Rep. Marjorie Taylor Greene (R-GA) attacked three different major brands for their LGBTQ+ marketing campaigns yesterday – Nike, Budweiser, and Jack Daniels – just as the right completely lost its mind over Bud Light announcing a partnership with trans TikTok influencer Dylan Mulvaney.
“Never hire a man for a woman’s job,” Greene wrote, misgendering Mulvaney and sharing a video of Mulvaney announcing her new partnership with Nike. In the video, Mulvaney is dancing around geekily – as one does on TikTok – while wearing Nike leggings.
The right has spent the week outraged at Bud Light for its partnership with Mulvaney, which involved sending her a custom can of beer with her face on it in celebration of her first year living authentically since she announced her transition.
The rage culminated earlier this week when conservative musician Kid Rock shot up four cases of Bud Light with a semiautomatic rifle while saying, “F**k Bud Light, and f**k Anheuser Busch,” referring to the corporation that owns Bud Light.
Country music singer Travis Tritt tweeted last night that he “will be deleting all Anheuser-Busch products from my tour hospitality rider.” From her personal account, Greene retweeted the promise to cancel a corporation over a TikTok video.

Twitt then said that other musicians who are “deleting Anheuser-Busch products” won’t say they’re doing it publicly for “fear of being ridiculed and cancelled,” implying that being “cancelled” is a bad thing, unlike “deleting,” which is a good thing. This, despite conservatives’ very proud and public outrage over, again, a TikTok video that showed a customized beer can.

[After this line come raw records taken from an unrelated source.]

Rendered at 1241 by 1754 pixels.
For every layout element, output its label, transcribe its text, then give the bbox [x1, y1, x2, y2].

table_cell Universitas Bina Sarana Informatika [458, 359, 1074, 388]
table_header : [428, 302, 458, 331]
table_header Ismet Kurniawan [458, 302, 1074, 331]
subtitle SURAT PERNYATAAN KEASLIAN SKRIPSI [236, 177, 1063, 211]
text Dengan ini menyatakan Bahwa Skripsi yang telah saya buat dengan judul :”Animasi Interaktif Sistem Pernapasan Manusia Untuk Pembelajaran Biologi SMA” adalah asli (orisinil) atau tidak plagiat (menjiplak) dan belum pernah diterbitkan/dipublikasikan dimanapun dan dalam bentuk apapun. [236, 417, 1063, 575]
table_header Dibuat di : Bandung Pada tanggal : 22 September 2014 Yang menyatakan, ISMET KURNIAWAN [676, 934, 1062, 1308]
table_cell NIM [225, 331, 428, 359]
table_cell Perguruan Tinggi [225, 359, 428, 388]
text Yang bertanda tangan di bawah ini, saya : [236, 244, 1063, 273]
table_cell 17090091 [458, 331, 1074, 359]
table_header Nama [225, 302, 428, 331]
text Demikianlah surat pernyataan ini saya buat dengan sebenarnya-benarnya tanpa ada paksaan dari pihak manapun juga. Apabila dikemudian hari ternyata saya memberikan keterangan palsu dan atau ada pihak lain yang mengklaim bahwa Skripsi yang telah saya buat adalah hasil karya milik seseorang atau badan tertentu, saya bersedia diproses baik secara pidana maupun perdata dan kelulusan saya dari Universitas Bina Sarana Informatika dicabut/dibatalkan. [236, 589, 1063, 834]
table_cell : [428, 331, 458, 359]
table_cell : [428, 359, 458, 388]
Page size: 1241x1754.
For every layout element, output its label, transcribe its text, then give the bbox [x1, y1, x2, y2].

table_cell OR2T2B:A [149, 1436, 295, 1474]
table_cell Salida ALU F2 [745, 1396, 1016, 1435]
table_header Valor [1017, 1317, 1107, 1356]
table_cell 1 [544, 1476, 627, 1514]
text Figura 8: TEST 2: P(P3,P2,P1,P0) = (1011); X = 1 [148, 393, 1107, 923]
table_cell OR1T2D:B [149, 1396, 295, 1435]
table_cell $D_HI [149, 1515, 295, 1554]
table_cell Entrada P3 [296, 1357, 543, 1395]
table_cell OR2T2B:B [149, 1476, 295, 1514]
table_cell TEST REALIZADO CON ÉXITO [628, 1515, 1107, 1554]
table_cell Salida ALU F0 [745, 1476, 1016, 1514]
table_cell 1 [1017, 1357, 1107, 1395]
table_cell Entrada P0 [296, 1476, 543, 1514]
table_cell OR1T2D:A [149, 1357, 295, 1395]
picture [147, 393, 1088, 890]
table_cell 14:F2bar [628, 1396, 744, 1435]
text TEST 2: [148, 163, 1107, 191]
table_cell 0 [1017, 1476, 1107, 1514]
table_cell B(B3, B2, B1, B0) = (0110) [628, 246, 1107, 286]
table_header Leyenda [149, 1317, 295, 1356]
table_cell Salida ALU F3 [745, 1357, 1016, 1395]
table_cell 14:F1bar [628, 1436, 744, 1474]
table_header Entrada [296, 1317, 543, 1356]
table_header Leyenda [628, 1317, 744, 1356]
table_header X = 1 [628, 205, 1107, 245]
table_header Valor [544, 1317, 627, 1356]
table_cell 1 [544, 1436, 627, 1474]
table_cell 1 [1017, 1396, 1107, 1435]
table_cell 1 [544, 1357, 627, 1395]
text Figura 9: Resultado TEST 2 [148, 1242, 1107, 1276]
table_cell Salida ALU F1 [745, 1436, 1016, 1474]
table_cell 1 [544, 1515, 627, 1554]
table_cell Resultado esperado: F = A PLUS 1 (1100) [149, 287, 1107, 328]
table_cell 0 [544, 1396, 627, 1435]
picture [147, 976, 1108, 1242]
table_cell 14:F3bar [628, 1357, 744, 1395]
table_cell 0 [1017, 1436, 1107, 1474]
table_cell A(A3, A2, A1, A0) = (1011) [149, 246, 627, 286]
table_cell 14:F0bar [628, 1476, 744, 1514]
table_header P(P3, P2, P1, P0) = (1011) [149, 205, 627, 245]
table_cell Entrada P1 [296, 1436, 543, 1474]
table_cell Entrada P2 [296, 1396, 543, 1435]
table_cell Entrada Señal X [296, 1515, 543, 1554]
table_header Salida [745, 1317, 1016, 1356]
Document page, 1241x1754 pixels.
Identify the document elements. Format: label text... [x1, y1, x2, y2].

“God bless you,” Greene told Tritt.
Greene’s disgust with any icky LGBTQ+ imagery being associated with major brands continued when Tritt tweeted a Jack Daniel’s ad. The ad showed three RuPaul’s Drag Race contestants – Trinity the Tuck, Bebe Zahara Benet, and Manila Luzon – announcing “the brand’s first-ever reality series, Jack Daniel’s Tennessee Fire presents Drag Queen Summer Glamp“… in 2021.
“All the Jack Daniels US drinkers should take note,” Tritt tweeted, as if any appearance of Ru Girls in an ad for a company makes their whisky too gay to drink. He did not say why it took him two years to even notice this ad campaign, which was named “one of the best campaigns of Pride 2021” by the LGBTQ+ organization GLAAD.
“Noted,” Greene responded solemnly.
Major brands have been marketing to LGBTQ+ consumers for years, mostly going unnoticed because they target their ads to reach specific audience segments. Many people in Greene’s responses pointed out that if she’s going to cancel – er, “delete” – every brand that has ever made an LGBTQ+-specific ad, she might not be left with many products untainted by queerness that she can safely consume.